The observed changes in wettability are attributed not only to surface morphology but also to the modified surface chemistry. Energy-dispersive X-ray spectroscopy (EDS) analysis (

Table 1. Chemical composition comparison of untreated PI and laser-structured sample (sample 4-3).

Sample	C (at%)	N (at%)	O (at%)	O/C (%)	N/C (%)
Pristine PI	59.89	8.13	31.97	53.38	13.57
Sample 4-3	54.83	12.43	32.74	59.71	22.67

) indicates an increase in oxygen and nitrogen content after laser treatment, likely due to the formation of C–O and C–N groups. These polar functionalities are known to enhance hydrophilicity.

These results suggest that laser-induced periodic nanostructures offer an effective and reproducible route for tailoring the surface properties of PI films. The ability to enhance hydrophilicity in a controlled manner is of great value for applications such as biointerface engineering (e.g., cell adhesion regulation), microfluidic surface modification, and sensor substrates.

4. Conclusions

In this work, we employed a KrF excimer laser (248 nm) with a custom-designed optical path system to systematically investigate the effects of pulse number and energy density on the formation of laser-induced periodic surface structures (LIPSSs) on polyimide (PI) films. Under a laser frequency of 10 Hz and normal incidence (90°), ripple-like periodic micro/nanostructures with a spatial period of approximately 200 nm were successfully fabricated within an energy density range of 7–14 mJ/cm² and pulse number range of 6000–15,000.

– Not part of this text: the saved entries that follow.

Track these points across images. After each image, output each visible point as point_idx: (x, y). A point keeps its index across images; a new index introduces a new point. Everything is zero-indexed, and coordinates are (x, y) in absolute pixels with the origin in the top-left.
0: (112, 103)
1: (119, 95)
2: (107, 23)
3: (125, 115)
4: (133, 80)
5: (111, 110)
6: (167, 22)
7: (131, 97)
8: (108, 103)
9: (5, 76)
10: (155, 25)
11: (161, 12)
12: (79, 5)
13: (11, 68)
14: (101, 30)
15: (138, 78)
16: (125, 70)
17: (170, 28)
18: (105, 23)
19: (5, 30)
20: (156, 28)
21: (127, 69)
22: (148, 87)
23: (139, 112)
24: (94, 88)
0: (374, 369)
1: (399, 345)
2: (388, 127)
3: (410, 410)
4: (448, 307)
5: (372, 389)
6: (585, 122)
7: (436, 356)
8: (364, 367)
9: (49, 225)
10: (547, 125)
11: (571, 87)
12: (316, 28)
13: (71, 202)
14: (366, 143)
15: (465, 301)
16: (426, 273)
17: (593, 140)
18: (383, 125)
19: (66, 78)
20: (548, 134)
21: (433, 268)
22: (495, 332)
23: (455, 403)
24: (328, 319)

The results demonstrate that both pulse number and fluence strongly affect the morphology and surface roughness of the PI films. The ripple depth and roughness initially increase with increasing energy input, reaching a maximum at 12,000 pulses and 14.01 mJ/cm². This behavior is attributed to cumulative photothermal effects, where repeated irradiation raises the local temperature above the glass transition threshold, enhancing polymer chain mobility and enabling periodic material rearrangement. Beyond this optimal condition, excessive energy leads to thermal degradation, surface melting, and ripple collapse, resulting in a decrease in structural definition. The formation of LIPSSs is primarily governed by the interference between the incident laser beam and surface-scattered waves, producing a periodic energy modulation that drives self-organized structuring. In polyimide, the mechanism is further dominated by photothermal softening rather than melting, making it highly sensitive to laser parameters. The orientation of the ripples remains perpendicular to the laser polarization, confirming their classification as low-spatial-frequency LIPSSs (LSFLs). Additionally, tree-like bifurcated ripple patterns were observed near surface protrusions. These features are likely caused by local field enhancement at height irregularities, which distorts the interference field and leads to bifurcated energy deposition patterns.

This study establishes a reproducible and scalable method for generating well-ordered LIPSSs on polymer substrates using ultraviolet nanosecond lasers. The results offer valuable insights for the surface engineering of polymeric materials with potential applications in flexible electronics, wetting control, and biointerface design.